#### YOUR OBJECTIVE
Pick out every line in the data below that holds "down".

#### DATA UNDER STUDY
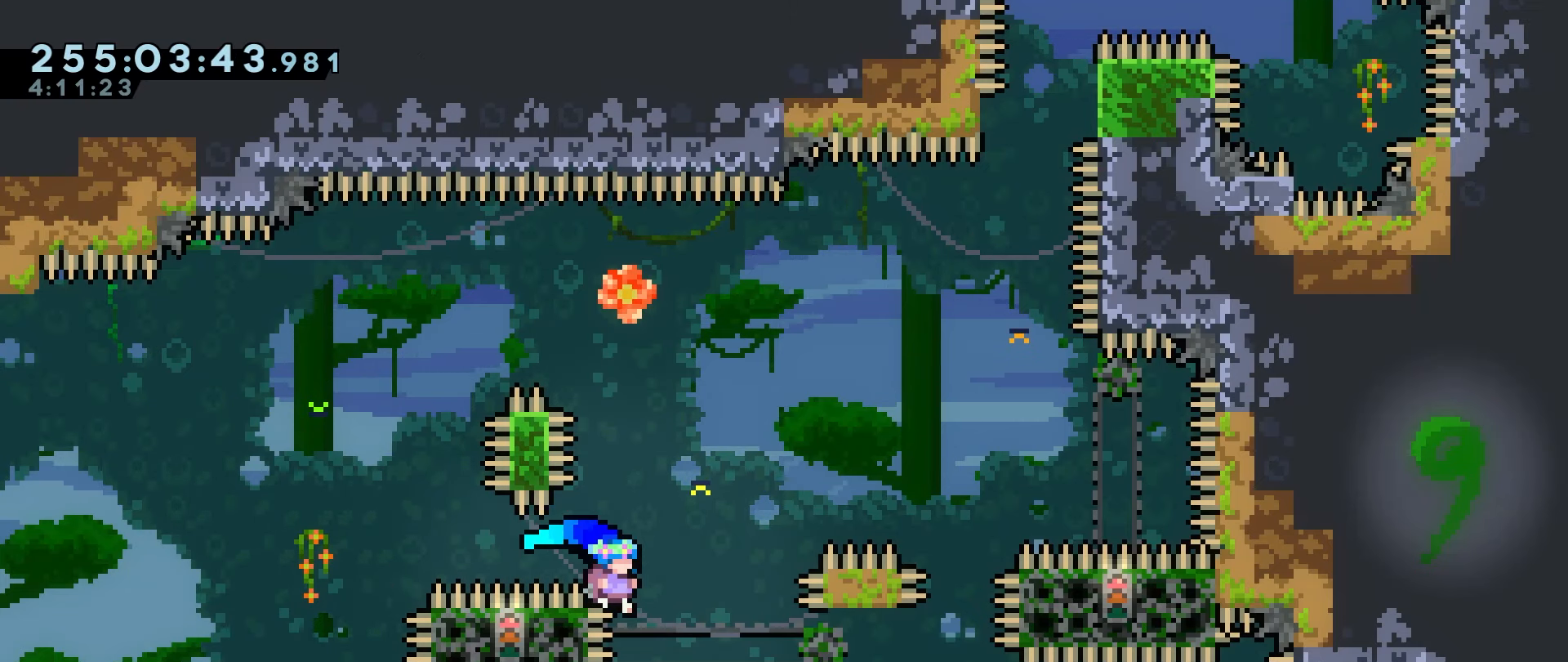
{"keys": ["grab"], "events": [[250, "right", "down"], [483, "jump", "up"], [483, "right", "up"]]}
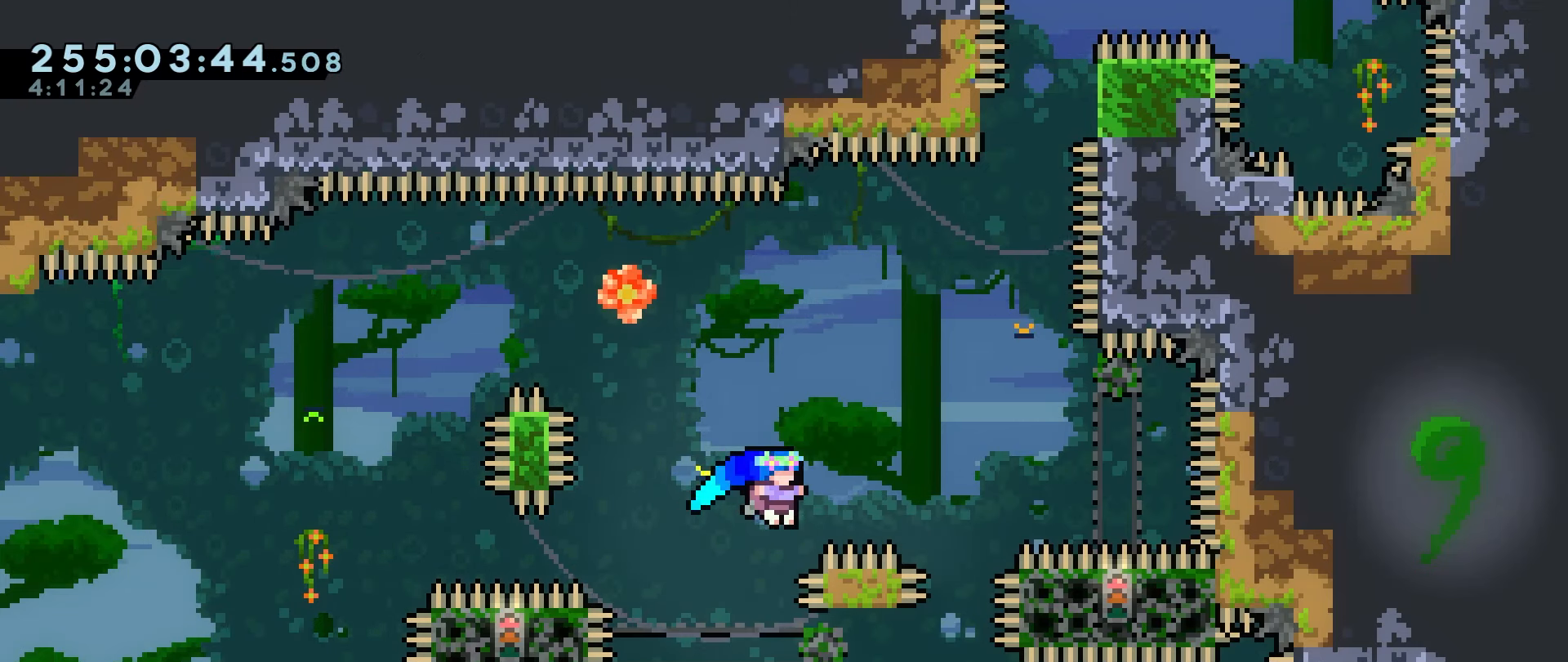
{"keys": ["grab", "jump", "right"], "events": [[83, "jump", "down"], [317, "right", "down"]]}
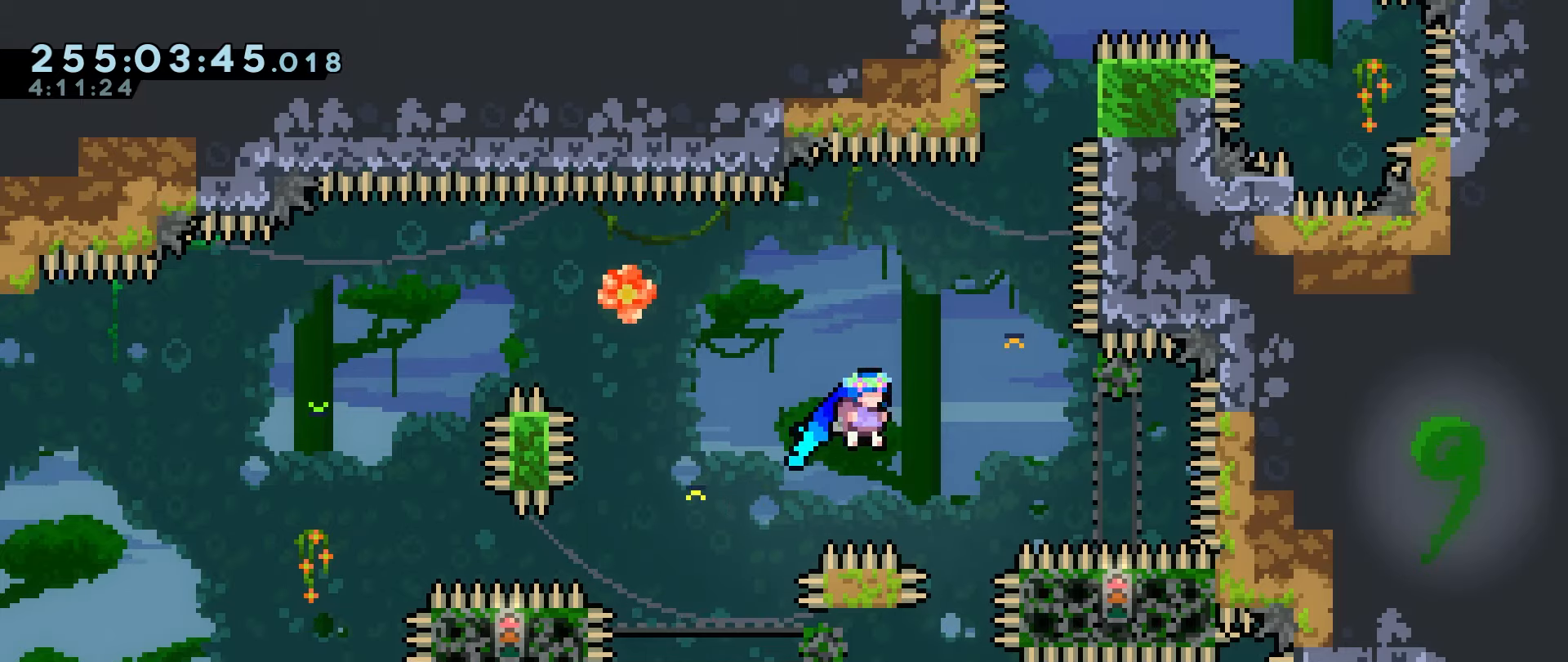
{"keys": ["grab", "jump"], "events": [[100, "jump", "up"], [100, "right", "up"], [200, "jump", "down"]]}
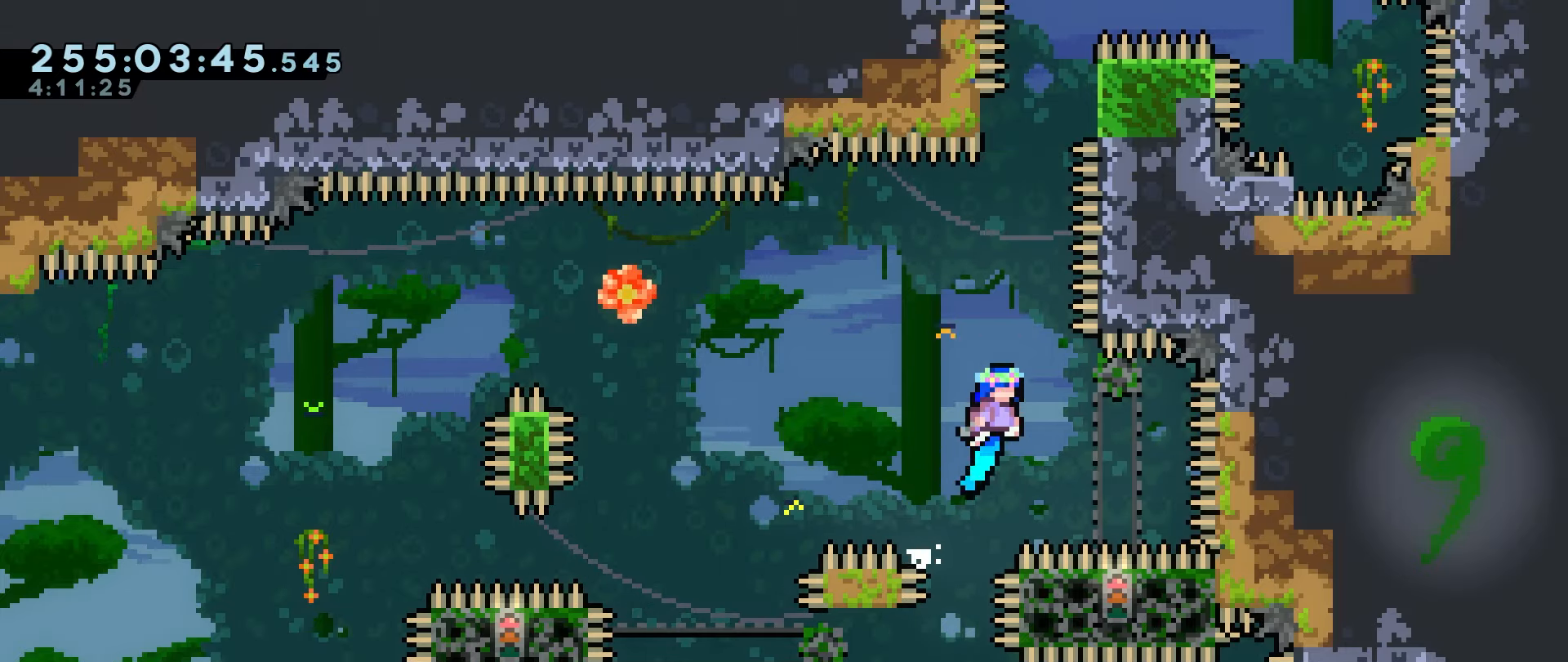
{"keys": ["grab", "jump"], "events": [[217, "jump", "up"], [350, "jump", "down"]]}
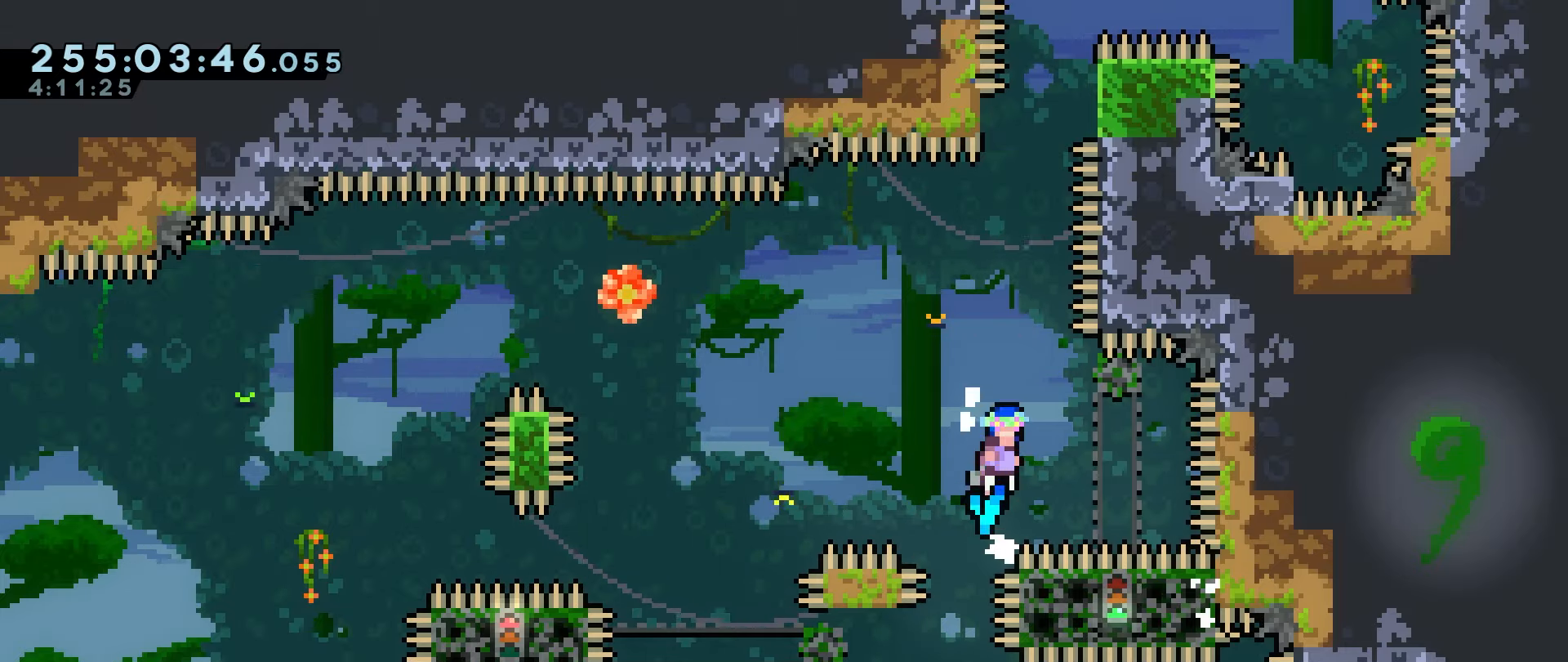
{"keys": ["grab", "jump"], "events": []}
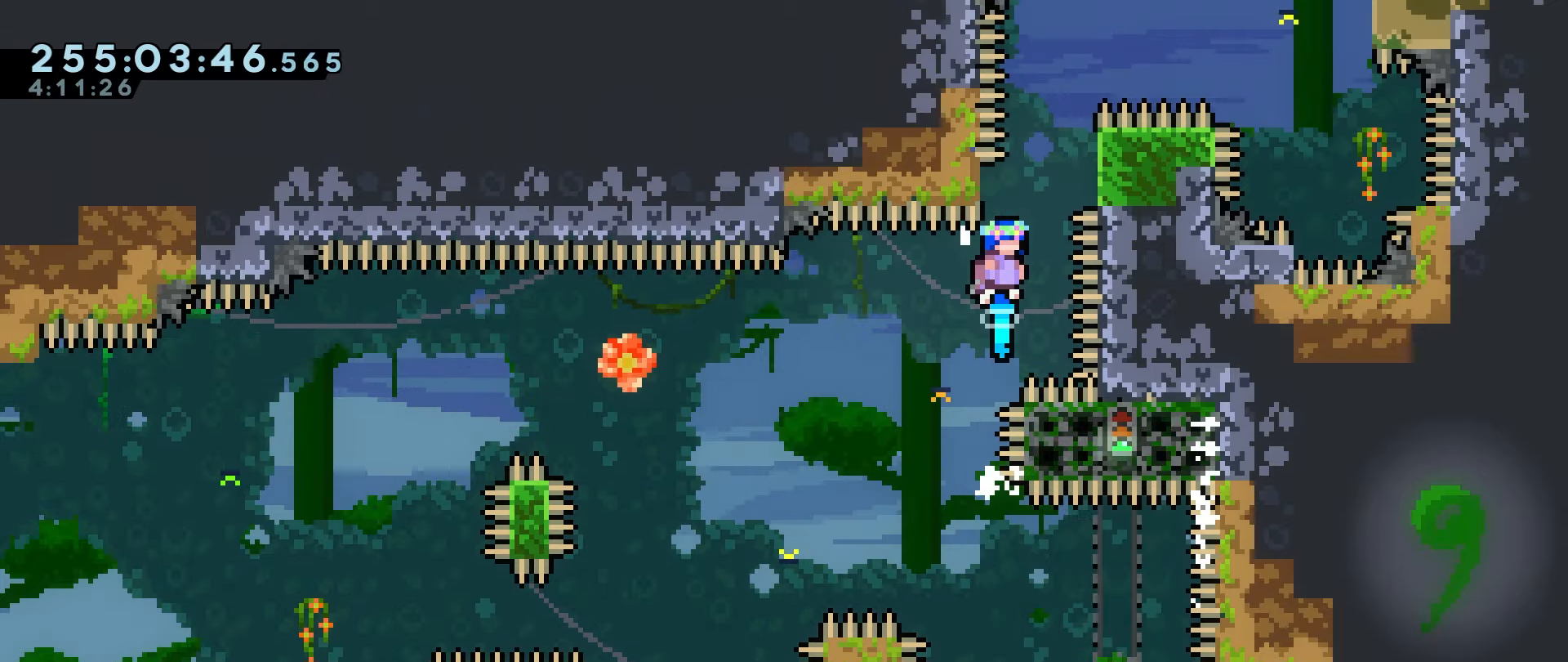
{"keys": ["grab", "jump", "right"], "events": [[50, "right", "down"], [100, "jump", "up"], [150, "jump", "down"]]}
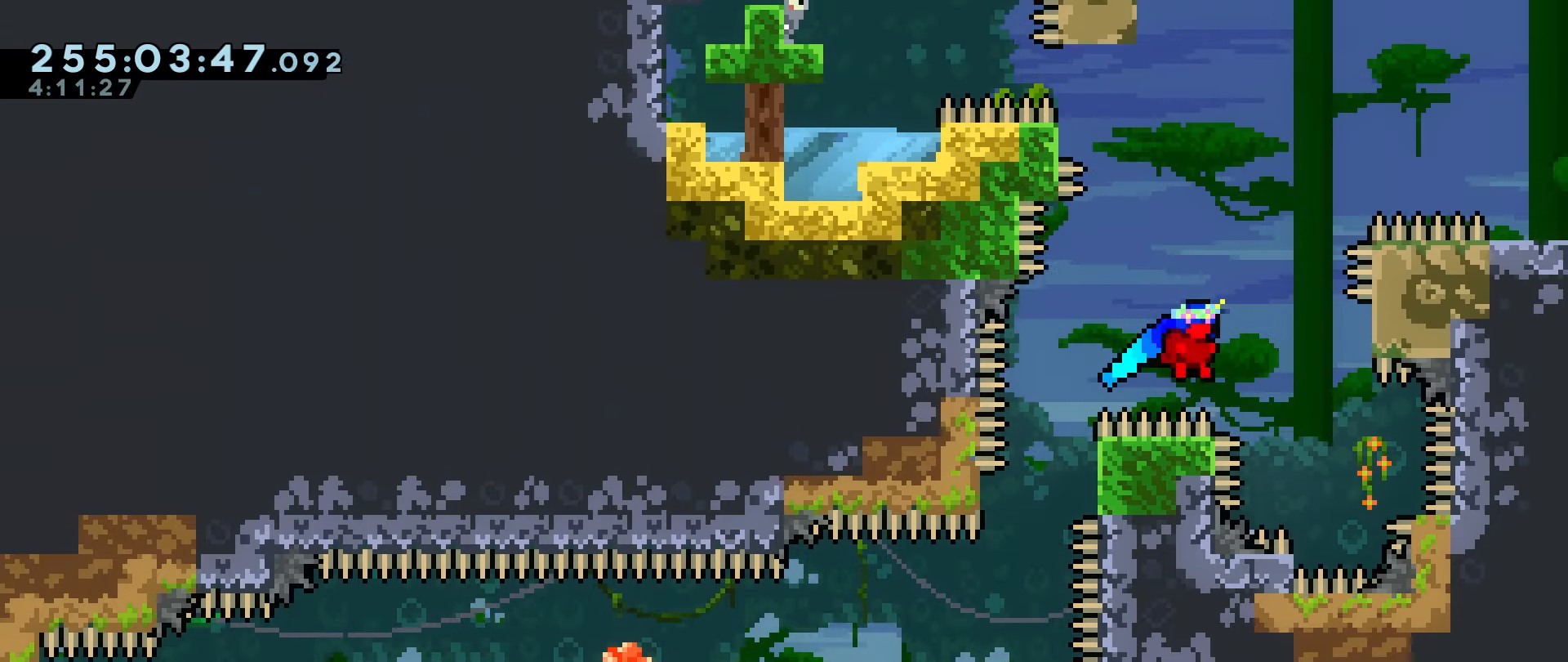
{"keys": ["grab", "jump"], "events": [[17, "jump", "up"], [117, "jump", "down"], [117, "right", "up"]]}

#### TASK SOLUTION
{"keys": ["grab"], "events": [[250, "right", "down"], [483, "jump", "up"], [483, "right", "up"]]}
{"keys": ["grab", "jump", "right"], "events": [[83, "jump", "down"], [317, "right", "down"]]}
{"keys": ["grab", "jump"], "events": [[100, "jump", "up"], [100, "right", "up"], [200, "jump", "down"]]}
{"keys": ["grab", "jump"], "events": [[217, "jump", "up"], [350, "jump", "down"]]}
{"keys": ["grab", "jump", "right"], "events": [[50, "right", "down"], [100, "jump", "up"], [150, "jump", "down"]]}
{"keys": ["grab", "jump"], "events": [[17, "jump", "up"], [117, "jump", "down"], [117, "right", "up"]]}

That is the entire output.